═══ Listed records ═══

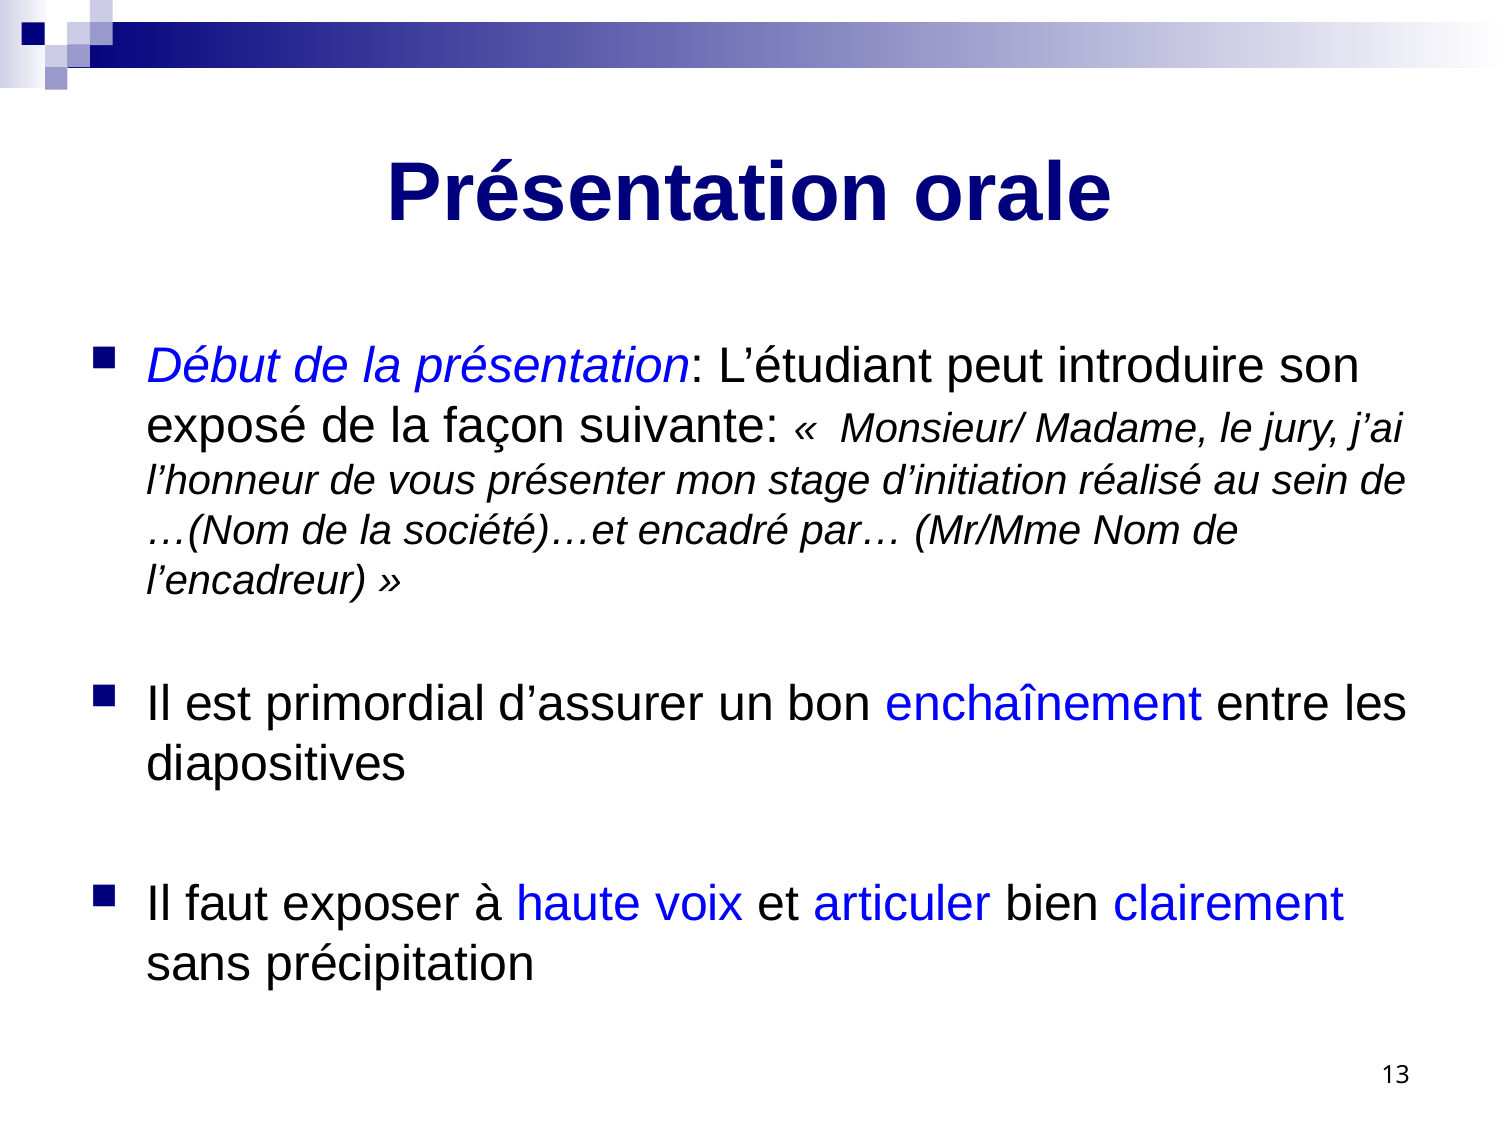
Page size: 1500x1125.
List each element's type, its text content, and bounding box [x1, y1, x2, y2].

═══
═══ Listed records ═══

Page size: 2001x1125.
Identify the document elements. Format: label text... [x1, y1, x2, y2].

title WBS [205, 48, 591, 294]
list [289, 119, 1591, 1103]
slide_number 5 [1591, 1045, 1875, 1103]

═══
═══ Listed records ═══

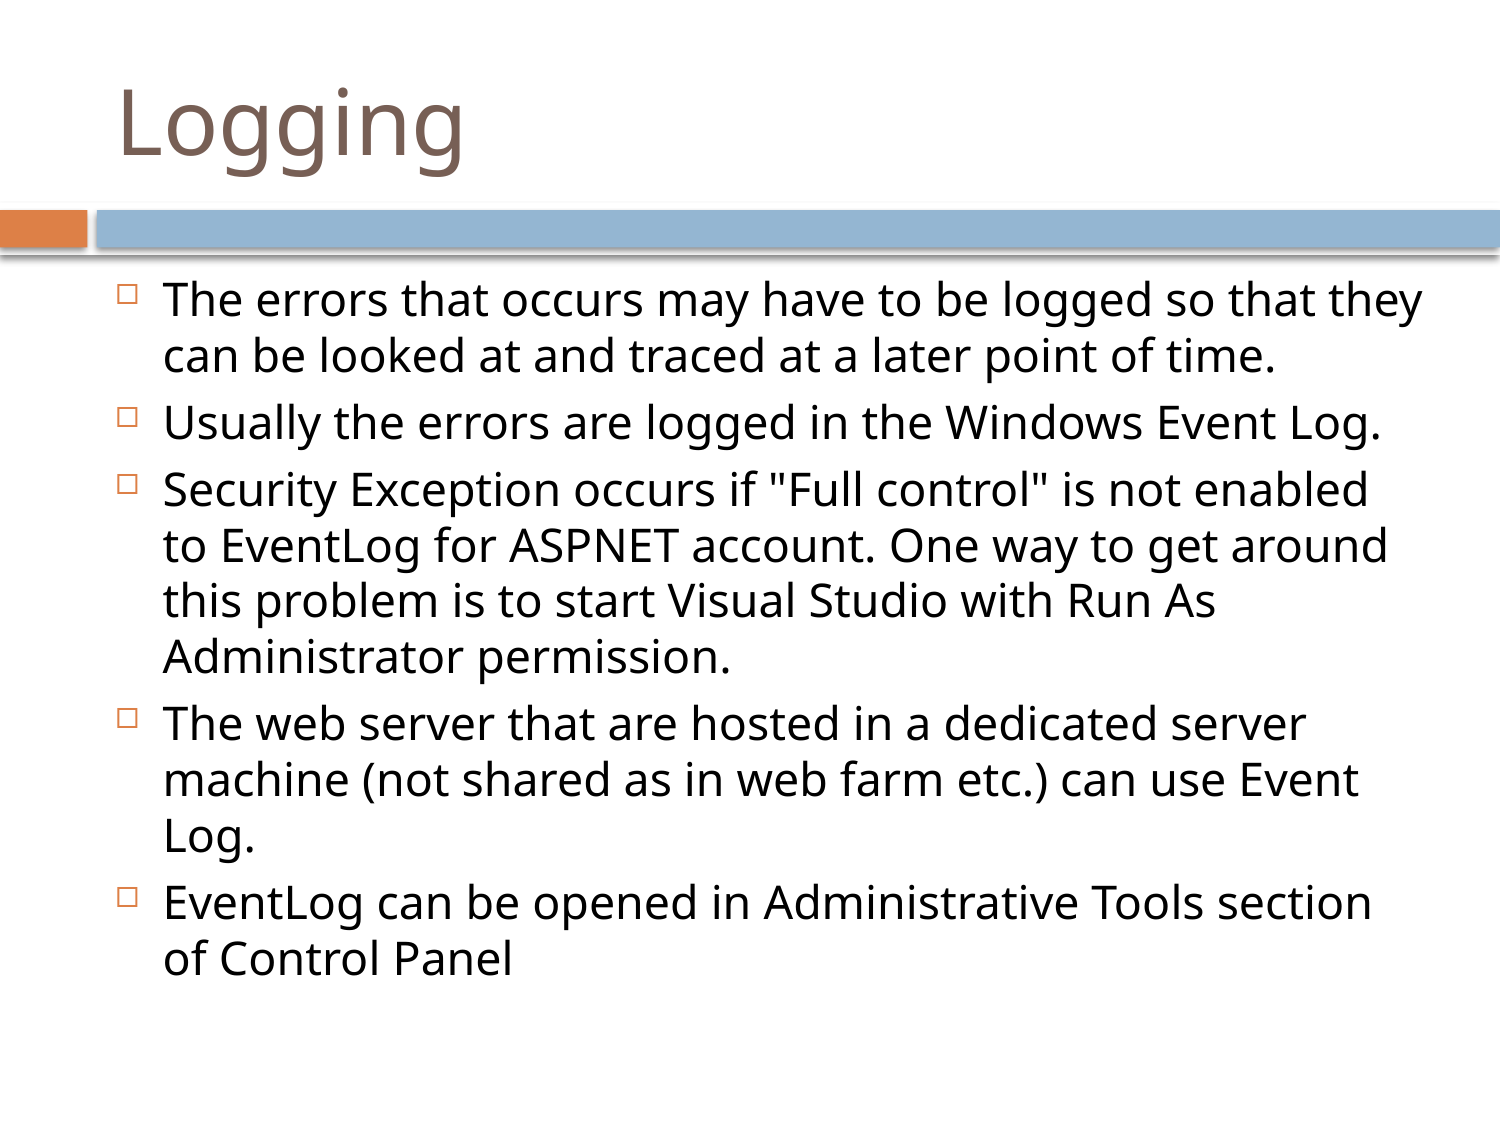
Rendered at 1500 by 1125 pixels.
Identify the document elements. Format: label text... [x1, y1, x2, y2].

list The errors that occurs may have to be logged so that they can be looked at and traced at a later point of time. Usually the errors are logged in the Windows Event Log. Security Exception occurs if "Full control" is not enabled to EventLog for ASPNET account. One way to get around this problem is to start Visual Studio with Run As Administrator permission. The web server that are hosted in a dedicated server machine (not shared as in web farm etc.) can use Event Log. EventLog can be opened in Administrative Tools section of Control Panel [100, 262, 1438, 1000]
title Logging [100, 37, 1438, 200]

═══

◆ **Activity**
Each line in the entries above, starting at the line with "Page size: 1500x1125." and ending at the line with "List each element's", is to be printed exactly, and only those lines.

◆ **Solution below**
Page size: 1500x1125.
List each element's type, its text content, and bounding box [x1, y1, x2, y2].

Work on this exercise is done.